Hijacking an insulin pump: Security attacks and defenses for a diabetes therapy system

Wearable and implantable medical devices are being increasingly deployed to improve diagnosis, monitoring, and therapy for a range of medical conditions. Unlike other classes of electronics and computing systems, security attacks on these devices have extreme consequences and must, therefore, be analyzed and prevented with utmost effort. Yet, very little work exists on this important topic and the security vulnerabilities of such systems are not well understood.
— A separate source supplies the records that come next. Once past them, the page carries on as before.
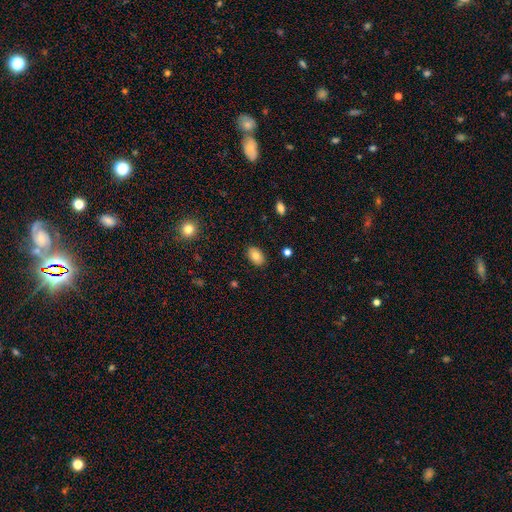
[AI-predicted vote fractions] This is clearly a smooth galaxy (82%). How rounded: clearly in between (89%). Merging: clearly none (88%).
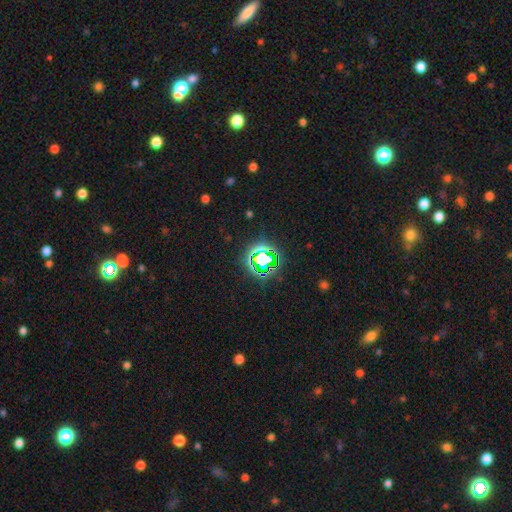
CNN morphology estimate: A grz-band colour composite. It shows a star or artifact, not a galaxy (74%).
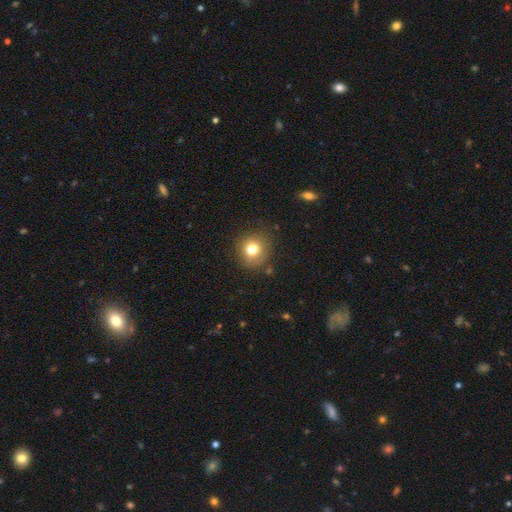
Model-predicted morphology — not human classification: smooth_or_featured: smooth (p=0.75) [alt: star or artifact p=0.14]
how_rounded: round (p=0.90) [alt: in between p=0.09]
merging: none (p=0.83) [alt: minor disturbance p=0.11]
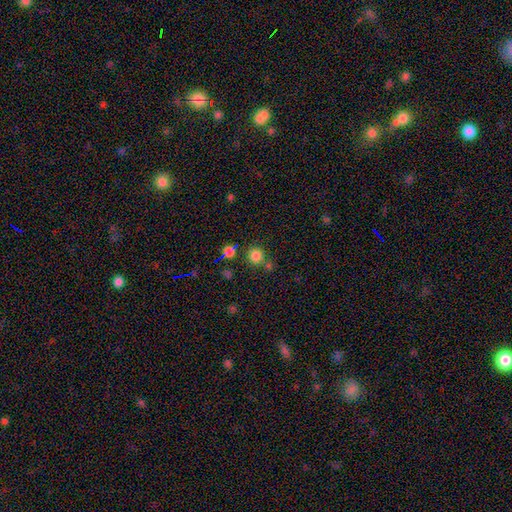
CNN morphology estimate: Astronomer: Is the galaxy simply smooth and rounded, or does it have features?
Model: smooth — 79%.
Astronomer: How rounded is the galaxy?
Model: round — 92%.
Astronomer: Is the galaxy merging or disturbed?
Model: none — 74%.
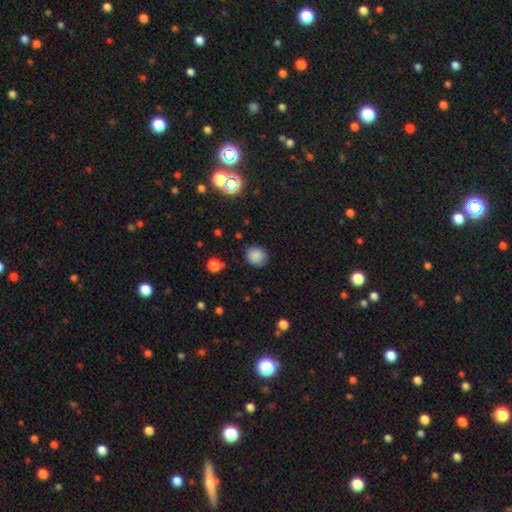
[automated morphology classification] smooth_or_featured: smooth (p=0.85) [alt: star or artifact p=0.11]
how_rounded: round (p=0.79) [alt: in between p=0.20]
merging: none (p=0.82) [alt: minor disturbance p=0.13]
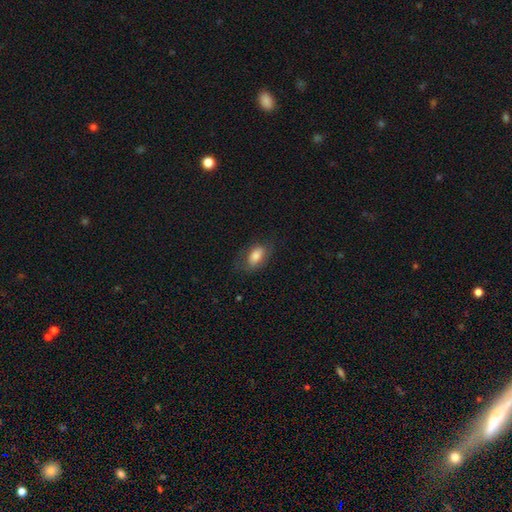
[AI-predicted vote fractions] This is likely a smooth galaxy (75%). How rounded: clearly in between (90%). Merging: likely none (68%).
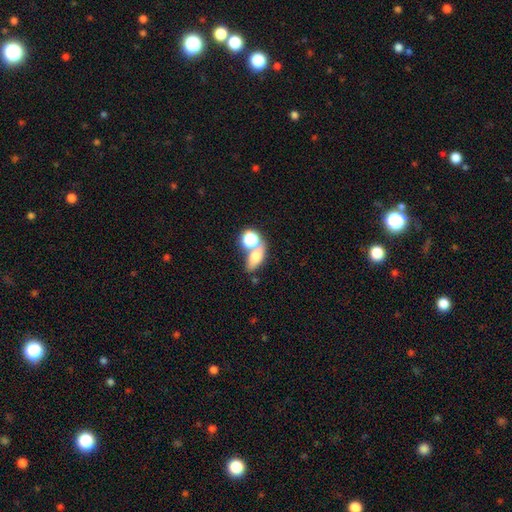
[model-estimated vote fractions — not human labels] This appears to be a smooth galaxy with no disk features (66%) that is in between round and cigar-shaped (67%). Merging: none (45%).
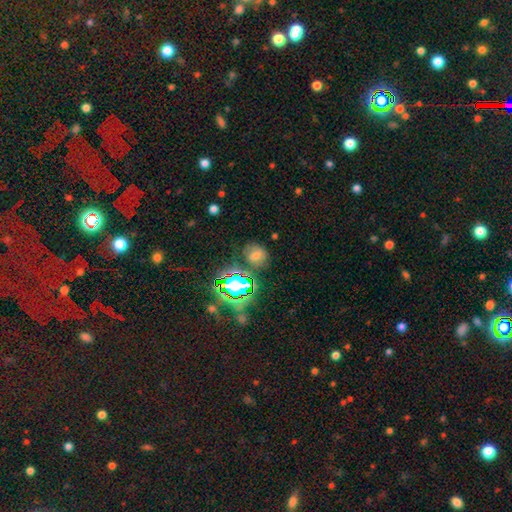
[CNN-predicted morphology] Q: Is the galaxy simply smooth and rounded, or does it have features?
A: smooth — 45%.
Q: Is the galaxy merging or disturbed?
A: none — 71%.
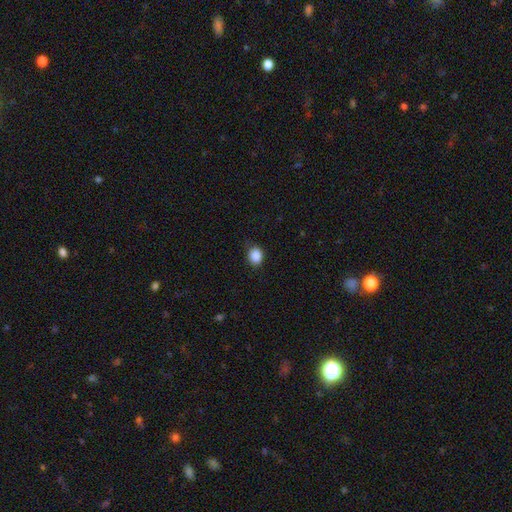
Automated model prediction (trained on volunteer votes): This appears to be a smooth galaxy with no disk features (88%) that is round (52%). Merging: none (82%).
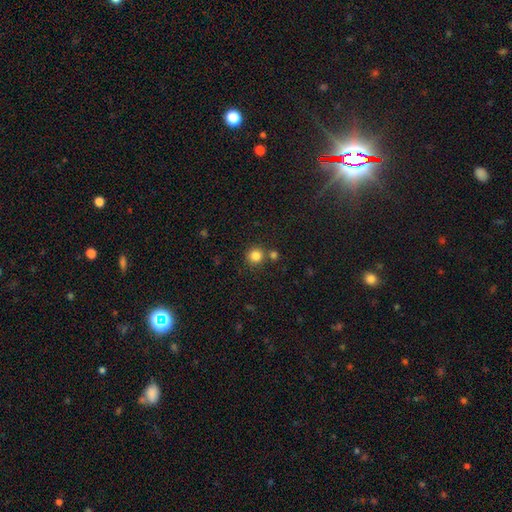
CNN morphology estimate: This is clearly a smooth galaxy (83%). How rounded: clearly round (93%). Merging: likely none (77%).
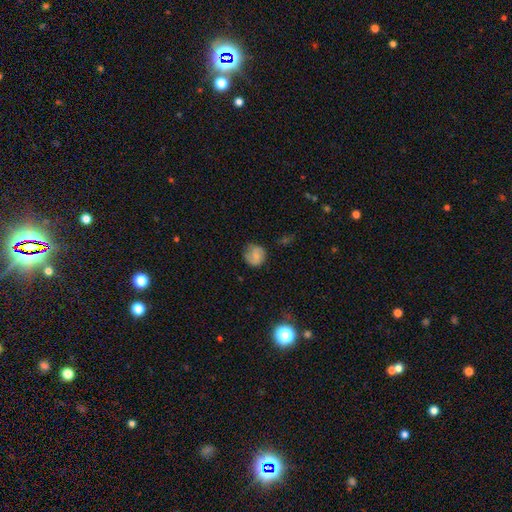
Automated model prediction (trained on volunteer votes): Q: Smooth or featured?
A: smooth (67%); runner-up: featured or disk (24%)
Q: How rounded?
A: round (81%); runner-up: in between (18%)
Q: Merging?
A: none (61%); runner-up: minor disturbance (28%)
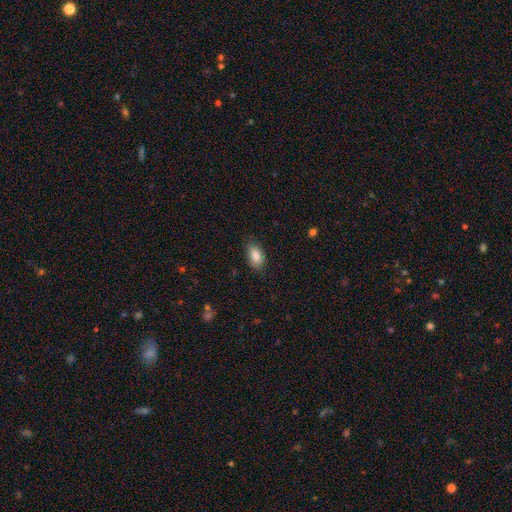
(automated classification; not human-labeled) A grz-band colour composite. It shows a smooth galaxy with no disk features (87%) that is in between round and cigar-shaped (92%). Merging: none (81%).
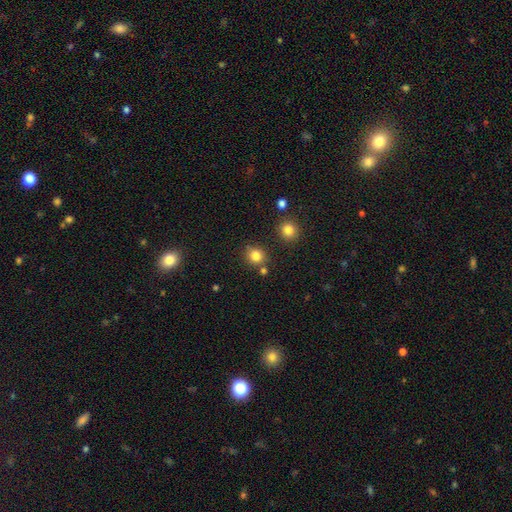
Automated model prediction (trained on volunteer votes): Smooth or featured: smooth — 82% (star or artifact — 13%)
How rounded: round — 85% (in between — 14%)
Merging: none — 79% (minor disturbance — 10%)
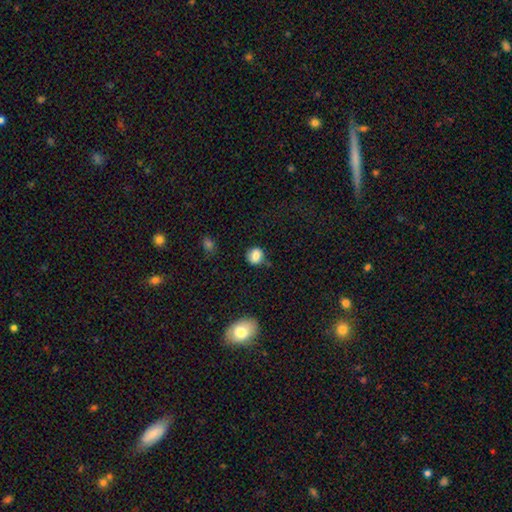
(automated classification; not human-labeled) Q: Smooth or featured?
A: smooth (82%); runner-up: star or artifact (10%)
Q: How rounded?
A: round (73%); runner-up: in between (26%)
Q: Merging?
A: none (73%); runner-up: minor disturbance (18%)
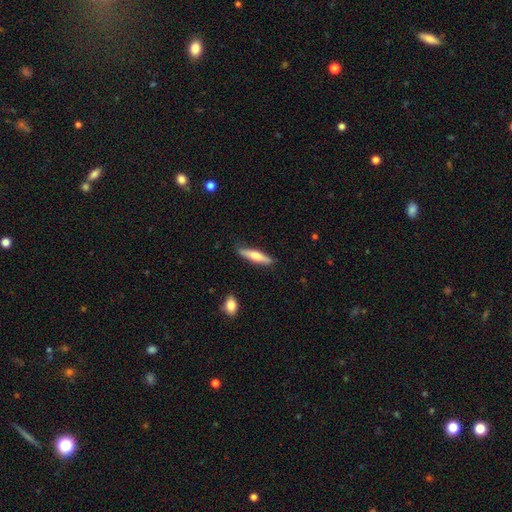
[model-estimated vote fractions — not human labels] smooth_or_featured: smooth (p=0.59) [alt: featured or disk p=0.36]
how_rounded: cigar-shaped (p=0.81) [alt: in between p=0.17]
merging: none (p=0.86) [alt: minor disturbance p=0.11]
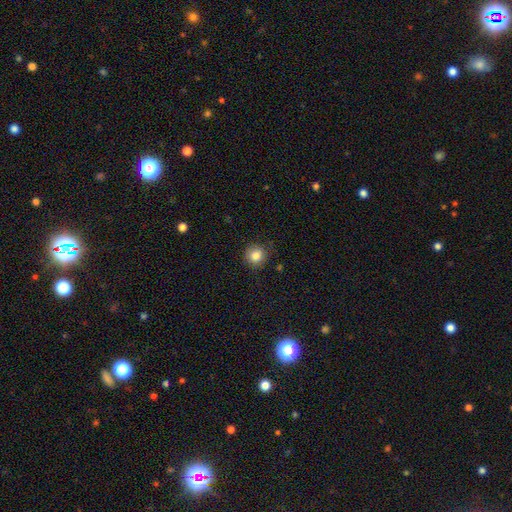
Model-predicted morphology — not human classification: A smooth galaxy with no disk features (84%) that is round (90%).

Vote fractions:
- Smooth or featured? smooth: 84% / star or artifact: 10% / featured or disk: 6%
- How rounded? round: 90% / in between: 9% / cigar-shaped: 1%
- Merging? none: 84% / minor disturbance: 12% / major disturbance: 3% / merger: 1%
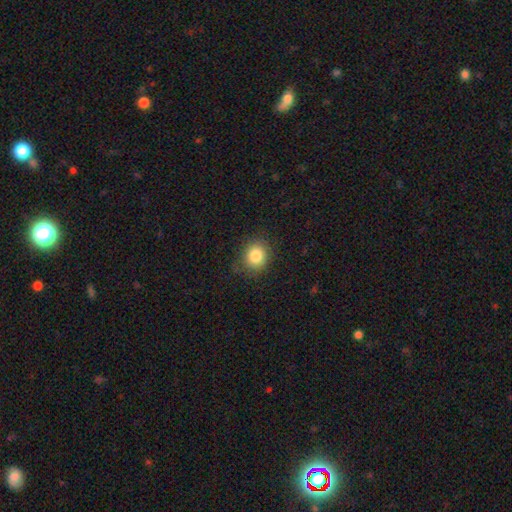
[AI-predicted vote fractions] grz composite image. It shows a smooth galaxy with no disk features (84%) that is round (71%). Merging: none (83%).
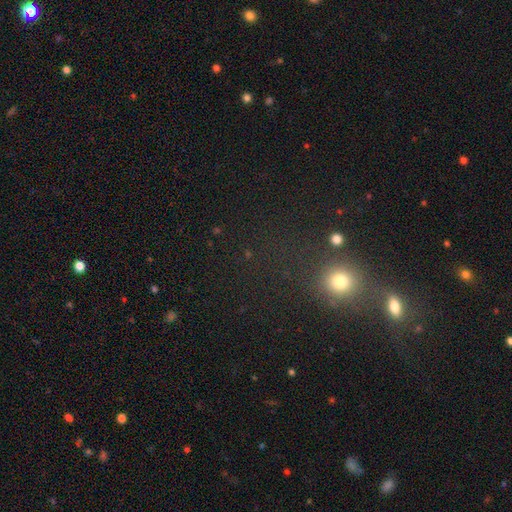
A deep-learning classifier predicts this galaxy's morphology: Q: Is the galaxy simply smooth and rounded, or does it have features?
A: star or artifact — 47%.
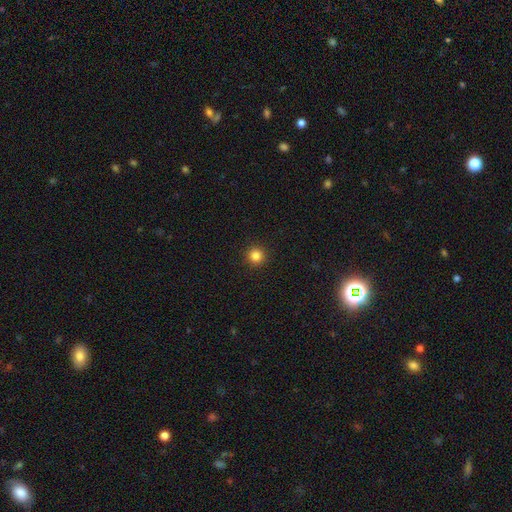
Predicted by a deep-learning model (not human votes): Overall: smooth (83%). How rounded: round (96%). Merging: none (93%).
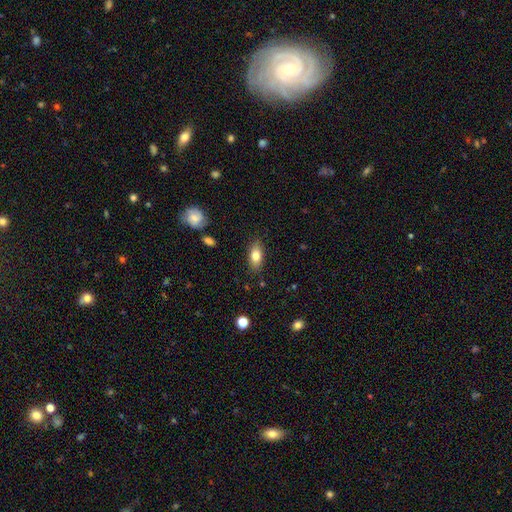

We demonstrate security attacks that we have implemented in the laboratory on a popular glucose monitoring and insulin delivery system available on the market, and also propose defenses against such attacks. Continuous glucose monitoring and insulin delivery systems are becoming increasingly popular among patients with diabetes. These systems utilize wireless communication links, which are frequently utilized as a portal to launch security attacks. Our study shows that both passive attacks (eavesdropping of the wireless communication) and active attacks (impersonation and control of the medical devices to alter the intended therapy) can be successfully launched using public-domain information and widely available off-the-shelf hardware. The proposed attacks can compromise both the privacy and safety of patients. We propose two possible defenses against such attacks. One is based on rolling-code cryptographic protocols, and the other is based on body-coupled communication. Our security analysis shows that the proposed defenses have the potential to mitigate the security risks associated with personal healthcare systems.